■ **Work required**
When you reach the line in the listing below that contains "Die Schnellladestation wird", begin returning lines exactly as written, and stop after the line that contains "Battery-System genutzt, welches". Return no other lines.

■ **Data for processing**
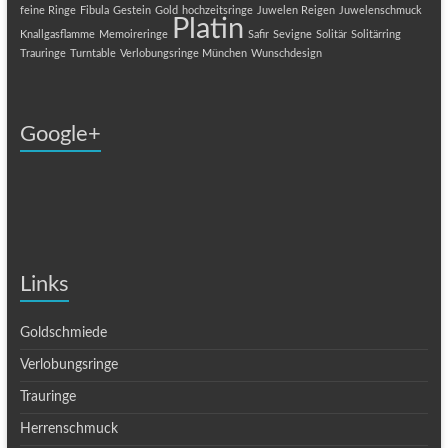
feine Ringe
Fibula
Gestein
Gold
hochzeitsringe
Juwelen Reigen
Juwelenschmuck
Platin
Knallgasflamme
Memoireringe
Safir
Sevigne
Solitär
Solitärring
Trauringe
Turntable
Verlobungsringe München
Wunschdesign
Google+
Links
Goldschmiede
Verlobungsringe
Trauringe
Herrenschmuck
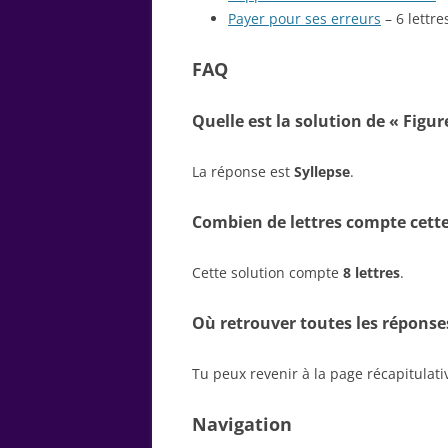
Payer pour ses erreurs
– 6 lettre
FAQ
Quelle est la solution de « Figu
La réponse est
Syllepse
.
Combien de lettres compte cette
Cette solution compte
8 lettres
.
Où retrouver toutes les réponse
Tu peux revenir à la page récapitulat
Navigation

--

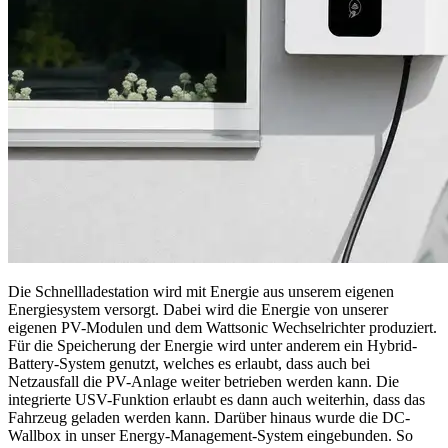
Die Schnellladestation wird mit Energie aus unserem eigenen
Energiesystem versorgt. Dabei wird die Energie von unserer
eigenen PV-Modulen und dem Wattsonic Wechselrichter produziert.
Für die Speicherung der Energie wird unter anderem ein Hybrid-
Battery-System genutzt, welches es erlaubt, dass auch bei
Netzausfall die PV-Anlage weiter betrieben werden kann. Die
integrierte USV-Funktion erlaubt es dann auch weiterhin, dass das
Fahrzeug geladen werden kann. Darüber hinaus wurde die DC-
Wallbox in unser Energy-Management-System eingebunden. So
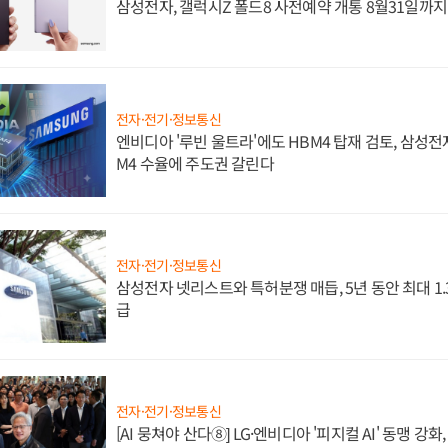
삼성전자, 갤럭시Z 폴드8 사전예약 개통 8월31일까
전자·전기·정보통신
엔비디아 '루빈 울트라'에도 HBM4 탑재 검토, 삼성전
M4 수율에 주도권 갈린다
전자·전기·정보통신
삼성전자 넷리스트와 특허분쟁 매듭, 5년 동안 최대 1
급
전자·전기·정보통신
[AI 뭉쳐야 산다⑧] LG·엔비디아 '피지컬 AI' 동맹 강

■ **Task result**
Die Schnellladestation wird mit Energie aus unserem eigenen
Energiesystem versorgt. Dabei wird die Energie von unserer
eigenen PV-Modulen und dem Wattsonic Wechselrichter produziert.
Für die Speicherung der Energie wird unter anderem ein Hybrid-
Battery-System genutzt, welches es erlaubt, dass auch bei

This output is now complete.